--- Data in this exercise ---

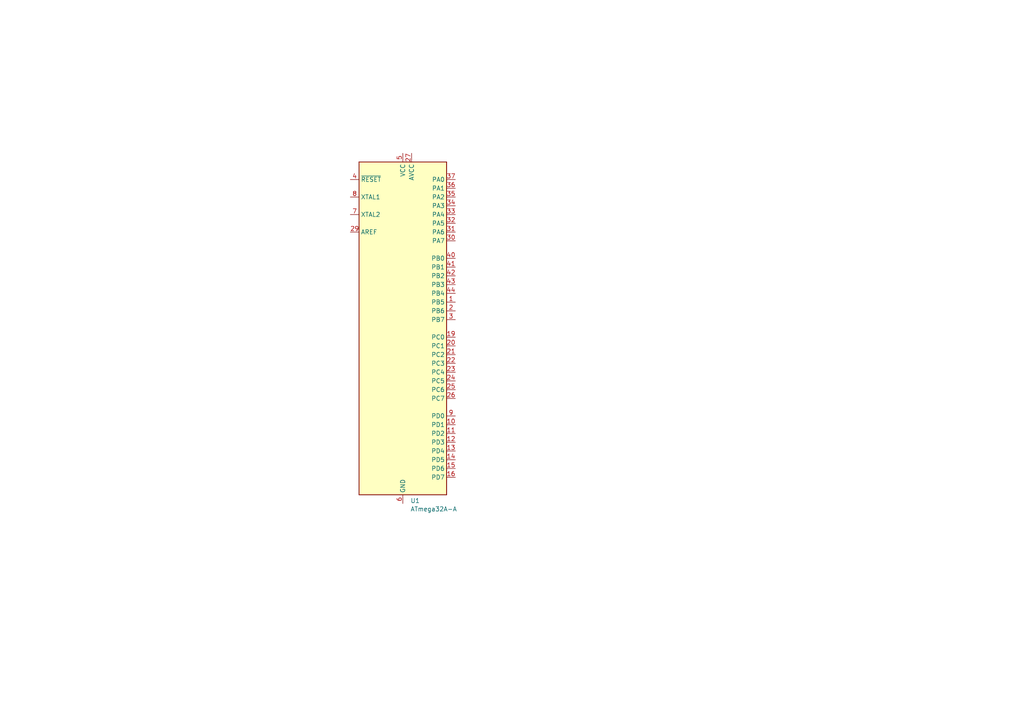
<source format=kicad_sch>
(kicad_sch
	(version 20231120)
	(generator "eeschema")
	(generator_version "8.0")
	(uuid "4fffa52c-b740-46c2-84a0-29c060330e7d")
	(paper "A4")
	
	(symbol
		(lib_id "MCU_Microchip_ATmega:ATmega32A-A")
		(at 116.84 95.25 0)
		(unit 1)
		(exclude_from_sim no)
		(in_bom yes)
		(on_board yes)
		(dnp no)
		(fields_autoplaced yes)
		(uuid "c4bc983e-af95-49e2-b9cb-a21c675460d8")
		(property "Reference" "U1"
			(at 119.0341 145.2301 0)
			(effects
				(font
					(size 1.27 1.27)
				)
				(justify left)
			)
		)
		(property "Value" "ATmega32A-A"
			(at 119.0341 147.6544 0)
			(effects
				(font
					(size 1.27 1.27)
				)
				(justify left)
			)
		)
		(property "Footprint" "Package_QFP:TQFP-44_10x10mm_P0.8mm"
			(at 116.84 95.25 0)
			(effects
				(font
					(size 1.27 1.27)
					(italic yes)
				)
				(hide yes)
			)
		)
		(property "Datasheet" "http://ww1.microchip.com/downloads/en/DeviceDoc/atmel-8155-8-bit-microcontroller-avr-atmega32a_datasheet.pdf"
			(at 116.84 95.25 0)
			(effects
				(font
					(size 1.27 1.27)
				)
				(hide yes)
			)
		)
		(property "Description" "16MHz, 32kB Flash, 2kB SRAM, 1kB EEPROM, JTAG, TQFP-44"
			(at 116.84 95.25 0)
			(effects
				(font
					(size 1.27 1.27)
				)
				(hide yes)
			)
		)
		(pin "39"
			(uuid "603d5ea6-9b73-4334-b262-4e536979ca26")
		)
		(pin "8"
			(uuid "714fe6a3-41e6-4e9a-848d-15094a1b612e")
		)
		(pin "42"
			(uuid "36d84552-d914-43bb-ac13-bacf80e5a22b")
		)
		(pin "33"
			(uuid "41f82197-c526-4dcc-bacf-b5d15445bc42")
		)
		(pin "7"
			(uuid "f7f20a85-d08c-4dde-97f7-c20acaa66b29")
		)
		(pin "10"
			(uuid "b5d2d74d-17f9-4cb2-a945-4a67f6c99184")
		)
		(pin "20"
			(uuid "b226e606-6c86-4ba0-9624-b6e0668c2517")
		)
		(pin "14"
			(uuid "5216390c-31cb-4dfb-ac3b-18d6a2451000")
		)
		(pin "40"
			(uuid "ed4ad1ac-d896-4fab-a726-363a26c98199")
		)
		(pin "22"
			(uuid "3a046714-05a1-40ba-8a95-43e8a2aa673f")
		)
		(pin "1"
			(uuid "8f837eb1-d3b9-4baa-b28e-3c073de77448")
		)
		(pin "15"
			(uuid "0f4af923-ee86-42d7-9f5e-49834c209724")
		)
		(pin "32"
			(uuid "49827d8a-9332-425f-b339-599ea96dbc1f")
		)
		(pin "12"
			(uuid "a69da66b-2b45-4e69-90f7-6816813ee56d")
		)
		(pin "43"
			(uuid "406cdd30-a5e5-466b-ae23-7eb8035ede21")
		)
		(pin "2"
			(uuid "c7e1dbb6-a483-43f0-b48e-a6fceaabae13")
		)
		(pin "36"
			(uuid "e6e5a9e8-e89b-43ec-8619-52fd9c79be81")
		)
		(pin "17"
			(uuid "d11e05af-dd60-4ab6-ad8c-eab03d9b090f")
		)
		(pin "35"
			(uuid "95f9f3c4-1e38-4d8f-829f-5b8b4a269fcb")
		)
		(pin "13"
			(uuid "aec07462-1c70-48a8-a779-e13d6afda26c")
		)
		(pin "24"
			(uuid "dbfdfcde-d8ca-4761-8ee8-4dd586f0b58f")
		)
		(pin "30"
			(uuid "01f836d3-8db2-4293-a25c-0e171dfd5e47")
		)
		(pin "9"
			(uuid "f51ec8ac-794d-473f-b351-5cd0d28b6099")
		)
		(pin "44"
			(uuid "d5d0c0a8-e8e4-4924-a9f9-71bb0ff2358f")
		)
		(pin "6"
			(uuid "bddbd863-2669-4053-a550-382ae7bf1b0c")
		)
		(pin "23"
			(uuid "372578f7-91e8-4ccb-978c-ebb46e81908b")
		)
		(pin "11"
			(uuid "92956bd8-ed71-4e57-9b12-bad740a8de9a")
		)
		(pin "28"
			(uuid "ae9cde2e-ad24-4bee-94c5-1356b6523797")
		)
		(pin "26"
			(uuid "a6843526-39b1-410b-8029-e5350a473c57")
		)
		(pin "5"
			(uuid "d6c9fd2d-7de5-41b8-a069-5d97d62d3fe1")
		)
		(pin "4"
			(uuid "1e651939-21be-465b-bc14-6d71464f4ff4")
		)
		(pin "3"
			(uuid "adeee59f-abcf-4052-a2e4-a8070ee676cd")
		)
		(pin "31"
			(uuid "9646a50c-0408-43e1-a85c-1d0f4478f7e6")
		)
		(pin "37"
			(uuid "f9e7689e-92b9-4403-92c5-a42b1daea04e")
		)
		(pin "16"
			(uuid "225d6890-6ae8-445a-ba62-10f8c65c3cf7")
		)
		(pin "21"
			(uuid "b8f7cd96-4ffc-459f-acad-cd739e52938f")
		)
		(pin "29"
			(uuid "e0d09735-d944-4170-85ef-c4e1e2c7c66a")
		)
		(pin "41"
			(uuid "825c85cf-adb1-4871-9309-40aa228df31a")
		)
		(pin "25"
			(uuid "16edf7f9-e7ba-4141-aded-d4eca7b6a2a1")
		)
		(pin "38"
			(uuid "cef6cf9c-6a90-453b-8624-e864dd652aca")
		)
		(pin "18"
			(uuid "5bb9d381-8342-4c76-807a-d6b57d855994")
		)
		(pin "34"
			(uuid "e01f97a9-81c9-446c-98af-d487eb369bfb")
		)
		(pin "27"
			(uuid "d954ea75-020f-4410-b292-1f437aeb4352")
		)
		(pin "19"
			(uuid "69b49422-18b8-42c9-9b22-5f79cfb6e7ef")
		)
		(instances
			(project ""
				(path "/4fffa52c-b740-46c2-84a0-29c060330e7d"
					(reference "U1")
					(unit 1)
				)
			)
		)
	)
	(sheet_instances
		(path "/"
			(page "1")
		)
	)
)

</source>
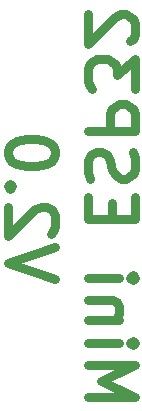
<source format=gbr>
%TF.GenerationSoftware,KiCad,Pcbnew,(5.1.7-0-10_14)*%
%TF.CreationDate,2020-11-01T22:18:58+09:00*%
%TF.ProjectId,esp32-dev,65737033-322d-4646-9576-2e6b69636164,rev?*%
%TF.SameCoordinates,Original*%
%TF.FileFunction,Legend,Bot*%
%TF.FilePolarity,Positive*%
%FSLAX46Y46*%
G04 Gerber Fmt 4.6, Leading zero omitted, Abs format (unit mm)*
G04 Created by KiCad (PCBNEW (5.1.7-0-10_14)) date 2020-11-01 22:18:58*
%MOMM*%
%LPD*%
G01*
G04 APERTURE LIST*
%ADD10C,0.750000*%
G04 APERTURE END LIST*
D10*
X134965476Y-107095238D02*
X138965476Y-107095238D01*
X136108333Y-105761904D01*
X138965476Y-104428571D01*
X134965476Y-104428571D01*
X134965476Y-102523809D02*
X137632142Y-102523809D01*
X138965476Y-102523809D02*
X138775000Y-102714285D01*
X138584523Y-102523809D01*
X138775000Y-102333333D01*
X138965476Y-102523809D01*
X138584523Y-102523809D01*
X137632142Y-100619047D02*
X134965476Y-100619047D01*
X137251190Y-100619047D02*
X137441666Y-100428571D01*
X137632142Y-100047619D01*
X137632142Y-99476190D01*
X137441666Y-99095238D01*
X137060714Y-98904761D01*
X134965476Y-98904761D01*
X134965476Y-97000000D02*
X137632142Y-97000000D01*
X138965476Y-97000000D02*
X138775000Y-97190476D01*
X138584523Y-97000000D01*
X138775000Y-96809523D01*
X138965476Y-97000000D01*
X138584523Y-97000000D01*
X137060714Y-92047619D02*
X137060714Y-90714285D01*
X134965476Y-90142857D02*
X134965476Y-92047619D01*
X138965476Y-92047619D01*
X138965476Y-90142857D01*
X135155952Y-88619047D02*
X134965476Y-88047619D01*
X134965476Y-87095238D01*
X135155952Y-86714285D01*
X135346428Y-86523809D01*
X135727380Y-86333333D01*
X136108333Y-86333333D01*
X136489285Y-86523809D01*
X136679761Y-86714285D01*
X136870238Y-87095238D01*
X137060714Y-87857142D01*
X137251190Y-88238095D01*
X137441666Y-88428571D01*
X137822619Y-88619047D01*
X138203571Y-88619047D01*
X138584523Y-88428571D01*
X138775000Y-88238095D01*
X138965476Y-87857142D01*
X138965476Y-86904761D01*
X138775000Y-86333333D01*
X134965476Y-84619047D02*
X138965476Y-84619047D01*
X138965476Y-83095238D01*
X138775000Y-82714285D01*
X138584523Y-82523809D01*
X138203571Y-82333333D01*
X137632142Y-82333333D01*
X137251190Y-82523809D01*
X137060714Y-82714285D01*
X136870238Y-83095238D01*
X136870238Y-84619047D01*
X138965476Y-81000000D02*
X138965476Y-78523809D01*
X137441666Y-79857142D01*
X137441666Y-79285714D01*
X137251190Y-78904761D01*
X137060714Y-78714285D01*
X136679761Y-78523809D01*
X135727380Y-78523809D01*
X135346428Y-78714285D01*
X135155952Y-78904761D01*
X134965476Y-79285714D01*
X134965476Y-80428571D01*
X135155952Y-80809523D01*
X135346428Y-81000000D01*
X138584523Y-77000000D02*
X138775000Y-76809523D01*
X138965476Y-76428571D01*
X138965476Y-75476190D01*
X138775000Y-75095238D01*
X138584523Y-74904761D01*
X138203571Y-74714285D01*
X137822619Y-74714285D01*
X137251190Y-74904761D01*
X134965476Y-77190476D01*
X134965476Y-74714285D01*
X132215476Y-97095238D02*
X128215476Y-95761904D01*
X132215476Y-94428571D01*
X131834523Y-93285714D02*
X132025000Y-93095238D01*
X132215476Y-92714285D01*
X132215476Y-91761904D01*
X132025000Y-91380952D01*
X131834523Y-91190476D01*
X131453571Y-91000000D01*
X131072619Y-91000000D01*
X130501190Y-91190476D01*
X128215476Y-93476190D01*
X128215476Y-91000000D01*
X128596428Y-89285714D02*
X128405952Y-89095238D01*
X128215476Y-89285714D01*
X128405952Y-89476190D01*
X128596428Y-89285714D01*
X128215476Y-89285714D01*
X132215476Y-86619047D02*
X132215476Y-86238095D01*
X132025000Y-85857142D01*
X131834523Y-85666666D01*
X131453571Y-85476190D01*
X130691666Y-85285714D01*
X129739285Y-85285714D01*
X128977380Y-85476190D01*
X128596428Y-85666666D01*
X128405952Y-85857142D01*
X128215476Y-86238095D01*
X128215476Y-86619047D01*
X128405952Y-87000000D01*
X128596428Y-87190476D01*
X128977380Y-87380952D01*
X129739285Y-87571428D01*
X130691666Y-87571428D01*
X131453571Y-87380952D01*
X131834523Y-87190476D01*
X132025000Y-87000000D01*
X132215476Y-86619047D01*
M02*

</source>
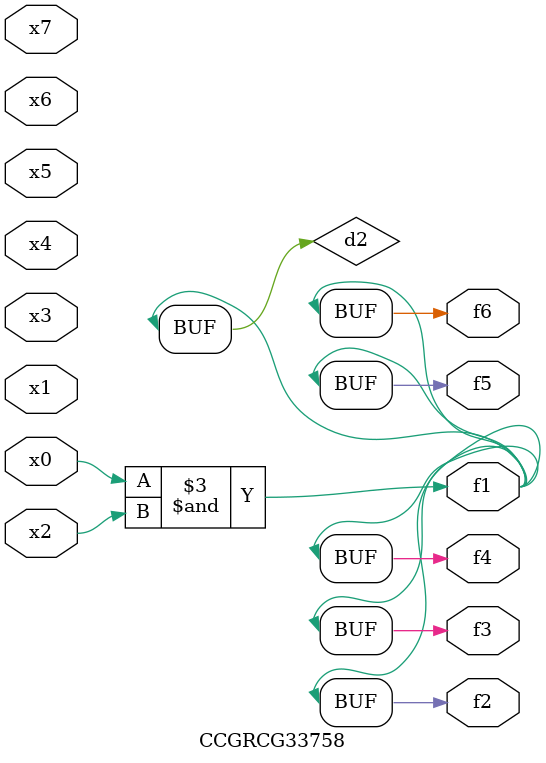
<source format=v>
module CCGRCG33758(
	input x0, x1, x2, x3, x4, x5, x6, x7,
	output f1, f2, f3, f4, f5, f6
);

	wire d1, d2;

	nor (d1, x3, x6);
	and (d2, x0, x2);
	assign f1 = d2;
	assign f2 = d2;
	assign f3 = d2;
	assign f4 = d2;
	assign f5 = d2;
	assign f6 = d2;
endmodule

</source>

---

__Task goal__
Look for the string "property" in the data above and return every line that has it.

__Written answer__
		(property "Reference" "U1"
		(property "Value" "ATmega32A-A"
		(property "Footprint" "Package_QFP:TQFP-44_10x10mm_P0.8mm"
		(property "Datasheet" "http://ww1.microchip.com/downloads/en/DeviceDoc/atmel-8155-8-bit-microcontroller-avr-atmega32a_datasheet.pdf"
		(property "Description" "16MHz, 32kB Flash, 2kB SRAM, 1kB EEPROM, JTAG, TQFP-44"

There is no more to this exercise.